Can you imagine if the New Jersey Devils organization had to watch as Ilya Kovalchuk signed elsewhere?

The Devils gave up a ton of talent when they made the Kovalchuk deal, including the likes of defenseman Johnny Oduya, rookie forward Niclas Bergfors, prospect Patrice Cormier and the Devils 2010 first round draft choice.

With Kovalchuk coming back to the Devils organization it helps to establish them (and general manager Lou Lamoriello) as one of the best organizations in the entire NHL, especially when it comes to acquiring talent.

Having a player of Kovalchuk’s talent in the organization sends a message to your players that you want to win now; which will ultimately give your roster a shot in the arm and increased confidence heading into the 2010-11 season.

Like I said, re-signing Kovalchuk is awesome; losing him would have been disastrous.

Game Plan:

There are very few NHL players that command the kind of pre-game attention that Ilya Kovalchuk does. With NHL teams focusing on Kovalchuk night-in, night-out, the likes of Zach Parise, Travis Zajac and Patrick Elias should have a lot more chances to score and a lot more room on the ice.

There will be several benefactors, especially Zajac and Parise, who are likely slated to see plenty of icetime alongside Kovalchuk.

Defense Gets a Break:

The New Jersey Devils have long been known as a defense-first team that likes to use its speed on the backend to help control the neutral zone.

Adding Kovalchuk to the mix will allow the Devils defense to use their outlet passes to keep opposing forwards honest in the Devils zone and, with Kovalchuk’s great speed and offensive capabilities should see the Devils spending a lot more time in the opposing teams’ zone.

The end result will be a Devils defense that will be both better rested and more confident, night-in, night-out.

The Devils defense should also benefit from all the assists they will be racking up, especially on the power play.


The New Jersey Devils emerged from the 2009-10 regular season having been successful on 12 goals on 32 shots (37.5% success rate) in the shootout.
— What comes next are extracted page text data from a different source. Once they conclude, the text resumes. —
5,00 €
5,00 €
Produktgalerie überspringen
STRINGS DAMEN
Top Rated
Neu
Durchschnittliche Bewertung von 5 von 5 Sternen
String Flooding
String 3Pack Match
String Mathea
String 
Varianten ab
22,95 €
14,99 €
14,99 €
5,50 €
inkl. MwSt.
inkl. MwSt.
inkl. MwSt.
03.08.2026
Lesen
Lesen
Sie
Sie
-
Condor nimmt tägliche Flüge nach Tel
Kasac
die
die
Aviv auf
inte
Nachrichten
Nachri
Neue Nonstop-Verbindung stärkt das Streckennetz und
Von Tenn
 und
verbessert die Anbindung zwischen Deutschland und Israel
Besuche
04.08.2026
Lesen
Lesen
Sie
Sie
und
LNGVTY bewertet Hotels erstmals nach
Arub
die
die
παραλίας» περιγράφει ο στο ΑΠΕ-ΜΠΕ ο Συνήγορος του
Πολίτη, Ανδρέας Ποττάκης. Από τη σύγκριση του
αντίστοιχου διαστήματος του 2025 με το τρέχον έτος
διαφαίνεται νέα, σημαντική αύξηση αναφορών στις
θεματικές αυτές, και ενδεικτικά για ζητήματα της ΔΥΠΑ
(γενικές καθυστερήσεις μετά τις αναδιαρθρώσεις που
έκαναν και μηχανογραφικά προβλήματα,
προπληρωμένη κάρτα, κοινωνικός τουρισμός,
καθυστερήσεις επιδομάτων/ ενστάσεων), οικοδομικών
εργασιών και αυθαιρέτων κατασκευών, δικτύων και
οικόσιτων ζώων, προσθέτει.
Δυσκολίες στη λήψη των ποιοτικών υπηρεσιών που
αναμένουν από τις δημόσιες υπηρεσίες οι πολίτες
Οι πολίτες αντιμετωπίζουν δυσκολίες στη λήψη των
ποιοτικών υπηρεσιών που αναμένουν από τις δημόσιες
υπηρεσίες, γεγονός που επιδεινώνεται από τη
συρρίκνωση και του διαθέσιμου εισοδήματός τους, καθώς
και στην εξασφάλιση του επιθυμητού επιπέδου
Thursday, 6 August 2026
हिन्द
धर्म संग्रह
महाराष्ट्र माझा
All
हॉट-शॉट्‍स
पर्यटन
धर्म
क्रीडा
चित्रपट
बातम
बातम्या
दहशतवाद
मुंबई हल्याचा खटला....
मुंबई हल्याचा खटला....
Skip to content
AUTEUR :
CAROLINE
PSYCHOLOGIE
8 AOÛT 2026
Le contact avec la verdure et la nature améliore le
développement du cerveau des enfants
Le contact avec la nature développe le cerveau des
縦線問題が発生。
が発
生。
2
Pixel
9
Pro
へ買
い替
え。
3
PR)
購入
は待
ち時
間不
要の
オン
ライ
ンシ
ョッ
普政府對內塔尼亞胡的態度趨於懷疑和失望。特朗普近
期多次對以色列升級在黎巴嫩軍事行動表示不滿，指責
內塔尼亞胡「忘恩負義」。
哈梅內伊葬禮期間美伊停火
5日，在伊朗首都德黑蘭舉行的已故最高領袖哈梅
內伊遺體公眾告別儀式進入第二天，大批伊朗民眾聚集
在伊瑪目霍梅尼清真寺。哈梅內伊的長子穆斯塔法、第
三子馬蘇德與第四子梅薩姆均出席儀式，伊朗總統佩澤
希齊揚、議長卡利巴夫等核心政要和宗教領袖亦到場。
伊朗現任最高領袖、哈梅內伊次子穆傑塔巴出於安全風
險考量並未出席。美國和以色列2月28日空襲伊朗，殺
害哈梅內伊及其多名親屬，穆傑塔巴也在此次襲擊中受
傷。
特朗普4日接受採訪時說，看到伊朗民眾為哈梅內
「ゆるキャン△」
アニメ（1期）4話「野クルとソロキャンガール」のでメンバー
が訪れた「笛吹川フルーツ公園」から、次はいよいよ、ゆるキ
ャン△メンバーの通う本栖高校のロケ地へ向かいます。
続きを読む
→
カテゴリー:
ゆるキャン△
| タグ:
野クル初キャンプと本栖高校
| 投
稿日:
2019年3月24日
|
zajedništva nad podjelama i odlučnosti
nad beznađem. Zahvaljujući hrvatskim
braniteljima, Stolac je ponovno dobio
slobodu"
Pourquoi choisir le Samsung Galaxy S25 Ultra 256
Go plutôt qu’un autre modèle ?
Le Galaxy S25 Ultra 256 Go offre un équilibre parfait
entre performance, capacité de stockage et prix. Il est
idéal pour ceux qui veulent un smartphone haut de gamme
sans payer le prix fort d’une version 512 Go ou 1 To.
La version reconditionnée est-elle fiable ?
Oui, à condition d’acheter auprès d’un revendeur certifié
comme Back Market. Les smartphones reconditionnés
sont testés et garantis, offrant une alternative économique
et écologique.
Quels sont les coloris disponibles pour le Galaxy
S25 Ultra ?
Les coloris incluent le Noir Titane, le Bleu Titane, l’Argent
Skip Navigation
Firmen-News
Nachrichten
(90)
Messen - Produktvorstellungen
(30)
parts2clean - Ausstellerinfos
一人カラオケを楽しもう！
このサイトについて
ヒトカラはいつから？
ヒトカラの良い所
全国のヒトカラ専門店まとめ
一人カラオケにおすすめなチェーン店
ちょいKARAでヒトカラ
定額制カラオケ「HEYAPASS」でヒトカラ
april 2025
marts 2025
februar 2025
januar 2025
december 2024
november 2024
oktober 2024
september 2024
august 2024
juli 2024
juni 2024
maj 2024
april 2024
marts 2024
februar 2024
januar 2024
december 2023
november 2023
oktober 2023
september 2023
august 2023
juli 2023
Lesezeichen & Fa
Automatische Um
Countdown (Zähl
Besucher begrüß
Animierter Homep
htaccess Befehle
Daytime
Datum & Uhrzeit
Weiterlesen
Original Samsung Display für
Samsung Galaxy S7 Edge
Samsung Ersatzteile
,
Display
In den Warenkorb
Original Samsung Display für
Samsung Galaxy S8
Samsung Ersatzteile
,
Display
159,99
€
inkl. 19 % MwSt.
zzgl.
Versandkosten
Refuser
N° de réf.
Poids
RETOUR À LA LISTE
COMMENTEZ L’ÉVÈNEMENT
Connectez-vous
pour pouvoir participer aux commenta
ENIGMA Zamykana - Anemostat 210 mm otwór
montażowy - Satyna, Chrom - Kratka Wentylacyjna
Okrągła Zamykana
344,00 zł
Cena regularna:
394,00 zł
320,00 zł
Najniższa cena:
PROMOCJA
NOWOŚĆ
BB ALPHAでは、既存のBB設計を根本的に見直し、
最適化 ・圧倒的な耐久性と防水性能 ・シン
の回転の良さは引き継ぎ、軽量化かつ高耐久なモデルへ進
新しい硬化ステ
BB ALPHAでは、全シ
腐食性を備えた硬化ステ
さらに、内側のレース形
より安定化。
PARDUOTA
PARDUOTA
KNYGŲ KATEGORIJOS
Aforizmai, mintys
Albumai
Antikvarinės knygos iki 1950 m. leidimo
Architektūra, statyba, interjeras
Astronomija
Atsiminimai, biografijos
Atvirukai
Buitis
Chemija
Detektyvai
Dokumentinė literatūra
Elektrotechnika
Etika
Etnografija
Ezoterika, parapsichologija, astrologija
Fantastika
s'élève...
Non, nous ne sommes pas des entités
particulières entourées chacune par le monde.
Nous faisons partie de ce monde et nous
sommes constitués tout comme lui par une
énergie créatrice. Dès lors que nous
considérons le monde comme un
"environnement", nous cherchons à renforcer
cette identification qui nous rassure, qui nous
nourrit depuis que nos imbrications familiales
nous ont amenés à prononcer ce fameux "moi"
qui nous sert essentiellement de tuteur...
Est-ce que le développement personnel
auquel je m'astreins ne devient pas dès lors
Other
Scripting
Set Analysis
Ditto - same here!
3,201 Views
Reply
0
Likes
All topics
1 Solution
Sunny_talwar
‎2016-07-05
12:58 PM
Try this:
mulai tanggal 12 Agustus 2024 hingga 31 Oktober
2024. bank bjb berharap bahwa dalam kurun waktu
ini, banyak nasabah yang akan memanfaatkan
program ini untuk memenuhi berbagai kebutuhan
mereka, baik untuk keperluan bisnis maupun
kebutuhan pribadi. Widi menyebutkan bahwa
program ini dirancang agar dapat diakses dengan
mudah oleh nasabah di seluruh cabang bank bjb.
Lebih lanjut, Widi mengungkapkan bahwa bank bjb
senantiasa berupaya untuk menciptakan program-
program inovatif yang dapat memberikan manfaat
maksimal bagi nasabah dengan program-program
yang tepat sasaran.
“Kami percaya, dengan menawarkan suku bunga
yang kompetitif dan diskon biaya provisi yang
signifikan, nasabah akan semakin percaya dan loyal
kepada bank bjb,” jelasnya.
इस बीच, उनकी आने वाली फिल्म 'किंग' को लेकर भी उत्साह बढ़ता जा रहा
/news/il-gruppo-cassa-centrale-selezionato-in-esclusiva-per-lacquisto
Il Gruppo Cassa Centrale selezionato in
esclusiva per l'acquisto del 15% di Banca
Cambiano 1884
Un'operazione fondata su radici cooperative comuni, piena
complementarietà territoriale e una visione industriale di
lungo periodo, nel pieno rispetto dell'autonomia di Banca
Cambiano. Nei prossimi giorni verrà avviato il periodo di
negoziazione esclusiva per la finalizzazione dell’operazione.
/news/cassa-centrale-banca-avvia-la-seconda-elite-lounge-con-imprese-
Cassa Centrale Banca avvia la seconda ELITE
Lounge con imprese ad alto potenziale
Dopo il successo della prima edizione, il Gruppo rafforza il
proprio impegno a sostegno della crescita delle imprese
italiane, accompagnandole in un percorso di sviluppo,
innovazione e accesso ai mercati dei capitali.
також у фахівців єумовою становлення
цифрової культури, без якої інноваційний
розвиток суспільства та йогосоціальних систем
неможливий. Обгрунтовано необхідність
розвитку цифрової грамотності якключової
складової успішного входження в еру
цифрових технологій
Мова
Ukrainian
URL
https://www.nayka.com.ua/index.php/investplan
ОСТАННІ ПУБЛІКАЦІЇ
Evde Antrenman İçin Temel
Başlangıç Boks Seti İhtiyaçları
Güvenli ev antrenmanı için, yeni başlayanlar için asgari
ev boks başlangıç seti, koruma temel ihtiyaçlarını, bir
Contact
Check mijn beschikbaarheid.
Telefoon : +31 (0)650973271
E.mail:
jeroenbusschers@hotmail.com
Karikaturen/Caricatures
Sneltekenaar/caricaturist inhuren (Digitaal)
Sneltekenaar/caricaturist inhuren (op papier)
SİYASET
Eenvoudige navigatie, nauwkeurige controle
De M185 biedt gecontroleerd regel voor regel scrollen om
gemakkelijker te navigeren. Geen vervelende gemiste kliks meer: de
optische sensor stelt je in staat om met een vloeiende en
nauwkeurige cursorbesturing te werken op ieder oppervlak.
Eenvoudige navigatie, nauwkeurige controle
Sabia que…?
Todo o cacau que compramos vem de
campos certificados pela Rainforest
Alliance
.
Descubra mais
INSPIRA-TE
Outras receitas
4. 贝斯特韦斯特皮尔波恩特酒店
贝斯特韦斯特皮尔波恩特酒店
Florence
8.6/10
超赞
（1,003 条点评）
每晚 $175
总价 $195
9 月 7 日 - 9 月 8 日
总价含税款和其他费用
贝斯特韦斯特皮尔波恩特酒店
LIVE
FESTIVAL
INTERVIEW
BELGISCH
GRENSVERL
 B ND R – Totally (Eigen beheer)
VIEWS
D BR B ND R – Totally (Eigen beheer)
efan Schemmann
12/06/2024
As good as the Devils were in the shootout last season, they emerged with a paltry six wins and five loses, hardly impressive.

Ilya Kovalchuk has scored a total of nine shootout goals on 37 career attempts; certainly not earth shattering totals, but decent nonetheless.

As average as Kovalchuk has been in the shootout, there are not many NHL goaltenders that look forward to facing Kovalchuk under these circumstances, a fact that can throw any goalie off their game, if only for a few seconds.

Increased Rubber:

As much as opposing defenseman fear Ilya Kovalchuk, opposing goaltenders fear him the most.

Kovalchuk posted shot totals of 323 (2005-06), 336 (2006-07), 283 (2007-08), 275 (2008-09) and 290 (2009-10), that’s a ton of rubber for opposing goaltenders to be facing, especially when you consider just how hard and accurate Kovalchuk’s shot has proven to be over the years.

Just as goaltenders can get in the shooters head, shooters can get into a goaltenders head; Kovalchuk can do just that, which is a very powerful thing for any NHL forward.

1 Comment

  1. Joe Kumpf says:

    They are not going anywhere with brodeur in the nets, he is old and it is time to retire.

    They will maybe win their division but they have not mounted a serious playoff run in years, find a new goalie!!!!!